*** SUPPLIED TEXT Section Begins ***

- Born: Ireland
- Awards: Robert A. Dahl Award (2018)

Academic background
- Education: Belvedere College
- Alma mater: Trinity College Dublin London School of Economics Yale University
- Thesis: The Patronage Network: Broker Power, Populism, and Democracy (2013)

Academic work
- School or tradition: Comparative politics; Political sociology; International relations; Political theory; Economics;
- Institutions: Trinity College Dublin Australian National University Australian Catholic University
- Main interests: Comparative politics; Political corruption; Theories of political behavior; International relations; Populism; Politics of India; Xenophobia; Ethnocentrism;
- Website: Paul D Kenny

= Paul D. Kenny =

Irish political scientist

Paul David Kenny is an Irish political scientist and author who specialises in comparative politics and political economics.

==Education==
Kenny attended Belvedere College, a private voluntary secondary school in Dublin. He proceeded to Trinity College Dublin in 2000, where he studied economics, graduating with first-class honours in 2004, and then attended the London School of Economics from 2005 to 2006, where he received an MSc in international relations and affairs. From 2006 to 2012, he attended Yale University, gaining an MA, MPhil, and PhD in political science. His PhD thesis was titled The Patronage Network: Broker Power, Populism, and Democracy.

==Career==
Kenny joined the Australian National University in 2013: from July 2013 to December 2017, he was a research fellow in Indian Political and Social Change, then from August 2019 to July 2020, he was an associate professor.

Kenny's research on populism, corruption, and political institutions has been published in many international peer-reviewed journals, including the International Studies Review, the Journal of Refugee Studies, British Journal of Political Science, Government and Opposition, The Journal of Politics, Political Research Quarterly, the Journal of Ethnic and Migration Studies, and the Journal of East Asian Studies.

*** SUPPLIED TEXT Section Ends ***
*** DATA TO EXAMINE Section Begins ***

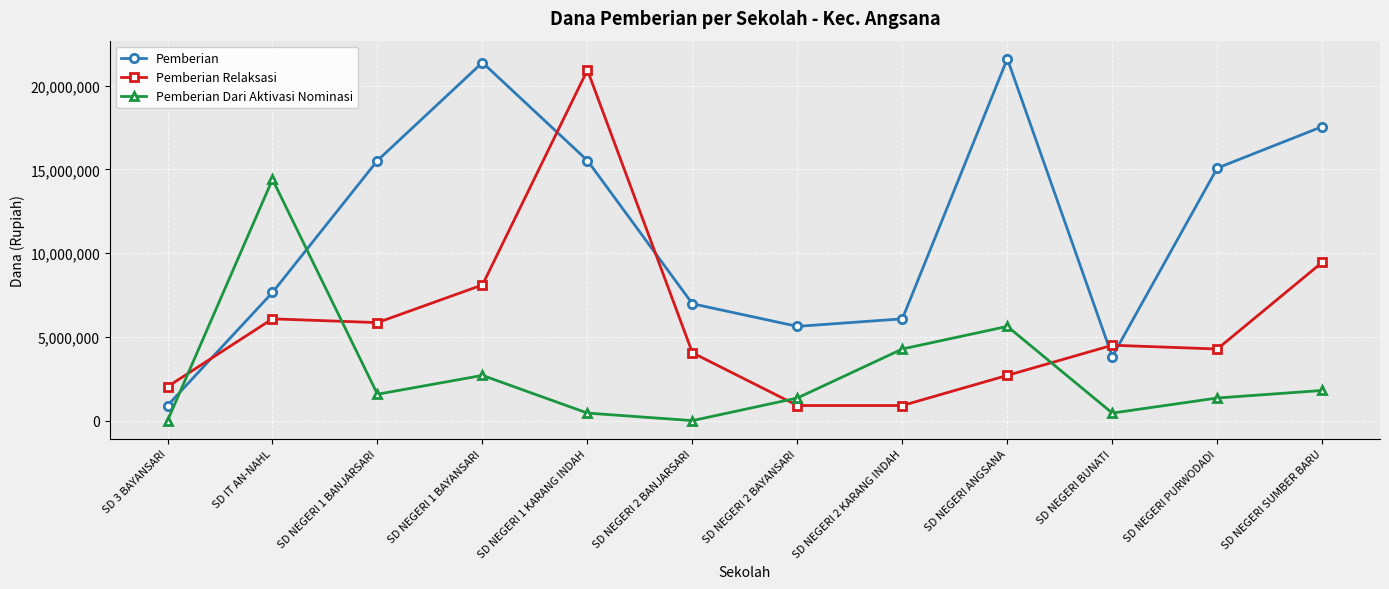

How many lines are shown in the chart?

3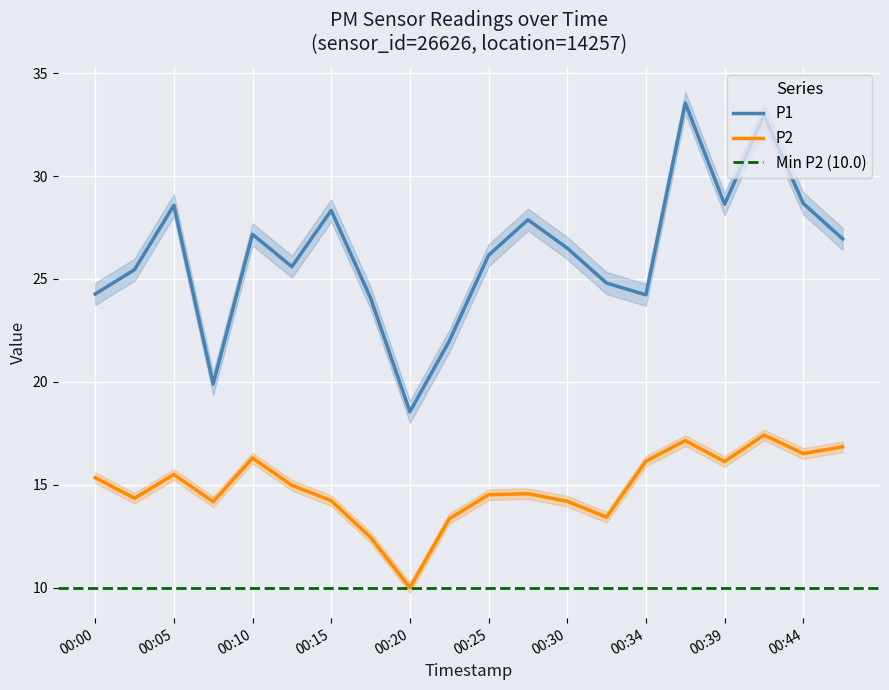

How many lines are shown in the chart?

2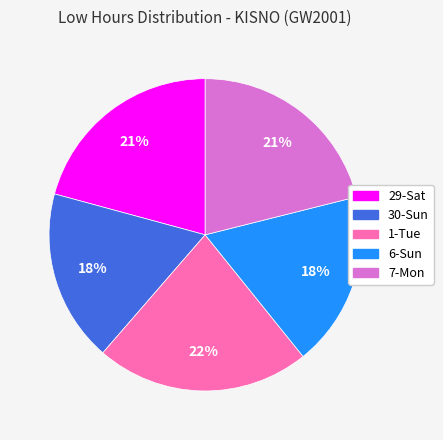

Is the sum of 29-Sat and 1-Tue greater than half?

No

*** DATA TO EXAMINE Section Ends ***

**QUESTIONS:**
(a) According to the Paul D. Kenny profile, what subject did he study at Trinity College Dublin?
(b) Translate this sentence from the Paul D. Kenny profile into Spanish: "Kenny attended Belvedere College, a private voluntary secondary school in Dublin."
(c) Write the next part of the Paul D. Kenny profile, picking up after its last sentence.

**SOLVED PROBLEMS:**
(a) Economics.

(b) Kenny asistió a Belvedere College, una escuela secundaria voluntaria privada en Dublín.

(c)
In 2017, Kenny explored the micro-foundations of populism in his book Populism and Patronage: Why Populists Win Elections in India, Asia, and Beyond with Oxford University Press, which won the 2018 Robert A. Dahl Award. He wrote two books with Cambridge University Press (Populism in Southeast Asia in 2018 and Why Populism? Political Strategy from Ancient Greece to the Present in 2023), exploring his belief that populism is best understood "less as a political ideology than as a cost-effective political strategy."

Since July 2020, Kenny has held the post of Professor of Political Science at the Australian Catholic University. He is head of the Department of Political & Social Change.

In May 2023, Kenny moderated Mapping Global Populism — Panel 2: Populism, Macho-Fascism and Varieties of Illiberalism in The Philippines, a European Center for Populism Studies panel, with speakers Adele Webb, Mark R. Thompson, Jean S. Encinas-Franco, Jefferson Lyndon D. Ragragio.

==Selected works==
===Books===
- Kenny, Paul D. (2017). "Populism and Patronage: Why Populists Win Elections in India, Asia, and Beyond"
- Kenny, Paul D. (2018). "Populism in Southeast Asia"
- Kenny, Paul (2023). "Why Populism? Political Strategy from Ancient Greece to the Present"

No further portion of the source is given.